Will Smith ci ricorda che tutta la vita è un grande effetto domino. Che l'universo è un'opera d'arte fatta di tessere e tasselli, che l'un l'altro si influenzano e che insieme creano un capolavoro. Che la luce e l'oscurità sono connessi, così come la Morte e la Vita, l'Amore e la Compassione, il Tempo e la Speranza. Che la società è fatta di tanti piccoli rettangolini di plastica connessi tra loro. Cade uno, cadono tutti in un grande ed esponenziale effetto catena. Che la morte di una bambina di sei anni, influenza le vite dei colleghi di Howard. Che la dedizione al dovere, al lavoro e al rispetto degli impegni presi con i colleghi - rappresentata da Kate Winslet - influenza il tempo di essere madri. Che il tempo, sotratto da una figlia a un padre adultero come Edward Norton, influenza l'Amore. E che l'Amore provato da Michael Pena per la sua famiglia, lo spinge a nascondere la sua malattia e influenza il suo morire. "Questa profonda connessione con il Tutto", è bellezza, arte collaterale che cogliamo solo dopo aver avuto il coraggio di distruggere una parte di ciò che amiamo. Di aver avuto la forza di spingere il primo tassello di una creazione domino che per ore, giorni, anni, vita abbiamo costruito e su cui abbiamo riposto i nostri momenti di spensierata e folle felicità. L'essenziale invisibile agli occhi del Piccolo Principe, che è lì anche quando non ce ne accorgiamo pronto a regalarci un senso. Una meta.

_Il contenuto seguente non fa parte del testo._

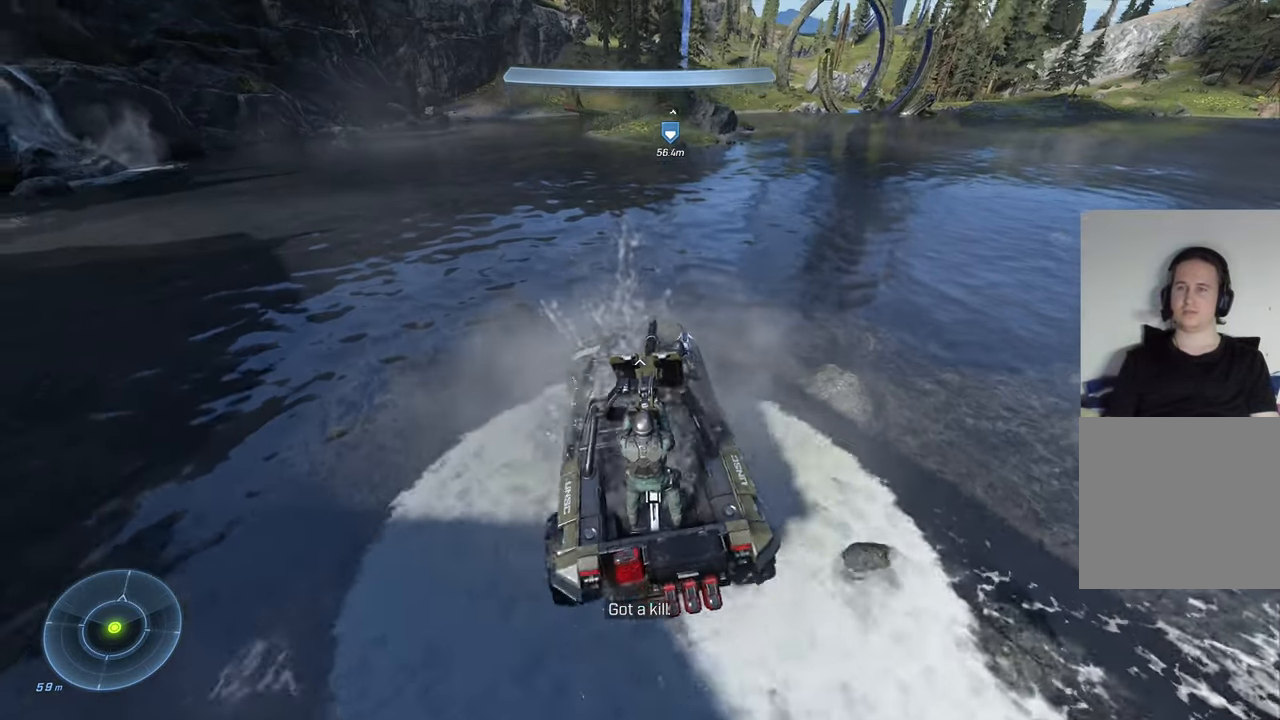
{"buttons": [], "left_stick": "up", "right_stick": "left", "events": [[233, "right_stick", "center"], [383, "right_stick", "left"]]}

La bellezza collaterale sta tutta lì, nascosta nella catena che aggancia tutte le cose. Perché c'è sempre Amore, nella risata di una bambina così come nella disperazione. C'è sempre tempo, nella fiorente giovinezza così come nella grigia senilità. C'è sempre morte, nella paura del futuro e nella consapevolezza del passato.
E solo quando impareremo a lasciarci andare al respiro del mondo, che agita e soffia la tessera della nostra esistenza, solo allora, coglieremo il vero significato di bellezza collaterale. E la felicità non sara più un'affannosa ricerca, come tempo fa ci insegnava il gigante buono, ma solo un certo e duraturo magnifico e instabile presente (A tal proposito non perderti il mio articolo Dieci minuti per la tua vita).

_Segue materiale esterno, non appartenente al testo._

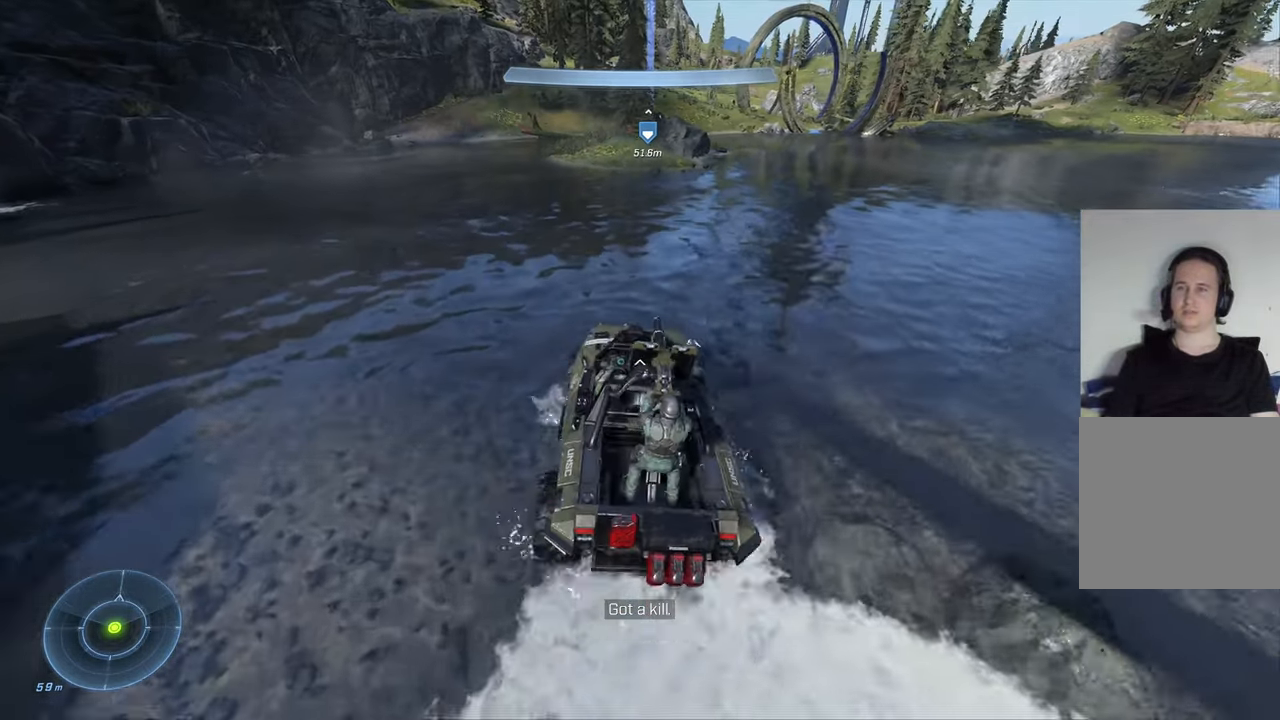
{"buttons": [], "left_stick": "up", "right_stick": "center", "events": [[183, "right_stick", "up-left"], [467, "right_stick", "center"]]}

L'ALLEGORICA IMPERSONIFICAZIONE DELLE ASTRAZIONI
AMORE la parte è stata affidata ad un'attrice giovane ma non troppo, come il sentimento quando è puro e sincero, donna come la maternità, fragile, sempre in precario equilibrio, sensibile alle azioni altrui, tanto da esordire scoppiando in lacrime. Una maschera comprensiva, capace di chiedere scusa senza esitare, pronta a dialogare, a farsi sentire, a ricordare che sta personificando "la trama di tutta la vita. La ragione di tutto".
TEMPO è stato interpretato da un adolescente, nel pieno dei suoi anni che, come il tempo, ha tanto da dare, donare, offrire, molto da prendere, tutto da consolidare, sempre pronto a crescere. Il tempo è un ragazzino aperto alla vita e aggressivo, impetuoso come il mare, arriva irrequieto e corre, corre, come un bian coniglio nel paese delle meraviglie. Spavaldo perché saggio, pronto a ricordare quanto relativismo si nasconde nelle nostre menti.
MORTE "la Morte è una donna bianca, anziana", come la conoscenza e l'esperienza. Un'attrice da Scala capace di interpretare tutti i ruoli, maestra di Amore, Tempo e Vita. Compassionevole, come l'Amore, inarrestabile, come il tempo, maestra di Vita, la sola in grado di guardare dentro, di insegnare il vero senso della bellezza collaterale: L'ACCETTAZIONE.